Quintanilla y el realismo

Hace unos cuantos días, cuando viajaba en el AVE, camino de Madrid, con un grupo de amigos, y mientras José Saborit nos hablaba de la reciente visita de Antonio López a la Academia de San Carlos (para recibir la medalla que lo nombraba Académico de Honor), y de lo inteligente, extravagante y divertida que había sido la charla del pintor, alguien nos dijo que acababa de morir Isabel Quintanilla, la pintora que formaba parte, junto al propio Antonio López, a su marido Francisco López (hermano del escultor Julio López), a María Moreno, a Esperanza Parada y algunos otros, del llamado grupo de los realistas españoles.
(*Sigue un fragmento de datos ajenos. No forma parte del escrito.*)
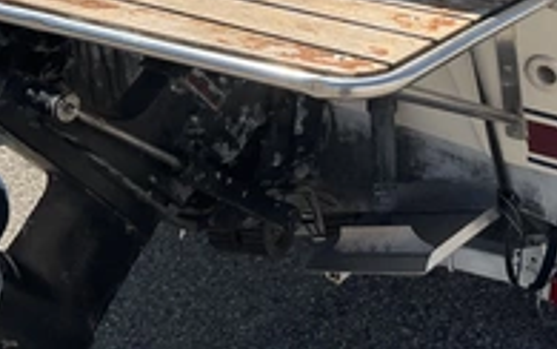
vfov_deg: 19.5
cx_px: 311
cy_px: -66
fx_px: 957
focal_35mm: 63
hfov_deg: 32.4
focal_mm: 3
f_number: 1.8
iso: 25
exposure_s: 1/1848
Los cuadros de Isabel Quintanilla son extraordinarios, poseen una capacidad de sugerencia y fascinación que, como suele ocurrir con la gran pintura, uno no termina de comprender de dónde proviene. Hay quien posee el don de saber configurar una atmósfera -algo que es impalpable e inaprensible por naturaleza-, de saber erigir un ámbito, cuya esencia resulta de la suma de muchas circunstancias que el lenguaje de la pintura no puede reproducir, y que sin embargo traslada con una misteriosa condición fidedigna. La pintura no puede dar cuenta de ciertas experiencias sensoriales que conforman una escena: no puede informarnos del ruido, ni del silencio, ni del calor, ni de los olores, ni de la fiebre o el hambre que padecen, «en la realidad», los personajes representados en un cuadro; pero a menudo la mejor forma de profundizar en todos esos acontecimientos sensitivos de la realidad es a través de la pintura. El arte, que es una creación de los sentidos, representa una ilimitada multiplicación exponencial de dichos sentidos.
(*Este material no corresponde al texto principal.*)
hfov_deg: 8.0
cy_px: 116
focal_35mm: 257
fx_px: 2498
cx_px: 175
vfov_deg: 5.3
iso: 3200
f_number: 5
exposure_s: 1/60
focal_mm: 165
No se diferencian demasiado los motivos que pinta Isabel Quintanilla de los motivos de sus compañeros de generación. Interiores domésticos -habitaciones, comedores, salitas de estar; esos baños atrapados en la cotidianeidad pura, tan perturbadores-, bodegones mínimos (unas granadas en un plato), jardines, perspectivas urbanas. Como no podía ser de otra manera (porque representa la única forma de pertenecer a su tiempo), los intereses de Isabel Quintanilla poseen una aire de época; pero en la voz de su pintura adquieren una consistencia sólo suya. Un vaso de duralex, olvidado en el alféizar de una ventana, por ejemplo, significa toda una declaración de principios y una cosmovisión.

Creo que la sustancia de la obra de Isabel Quintanilla (y de todos los grandes realistas que en el mundo han sido y serán) se cifra en el hecho de mostrarnos con hondura y delicadeza algo evidente: no hay nada más complejo, más rico, más inacabable que la realidad, porque la realidad constituye la posibilidad de todo, incluso de todo aquello que pretende negarla o que se declara -en un contrasentido que consentimos- antirrealista.

No hay nada nimio, no hay nada superfluo, no hay nada diminuto, no hay nada prescindible. Cualquier pieza de lo real, cualquier instante, apuntalan y sostienen el conjunto de lo que existe. No muevas ese pétalo de la flor seca, porque puede venirse abajo el firmamento.

La pintura de Isabel Quintanilla corrobora con su sutileza que la expresión «realismo mágico» es una redundancia.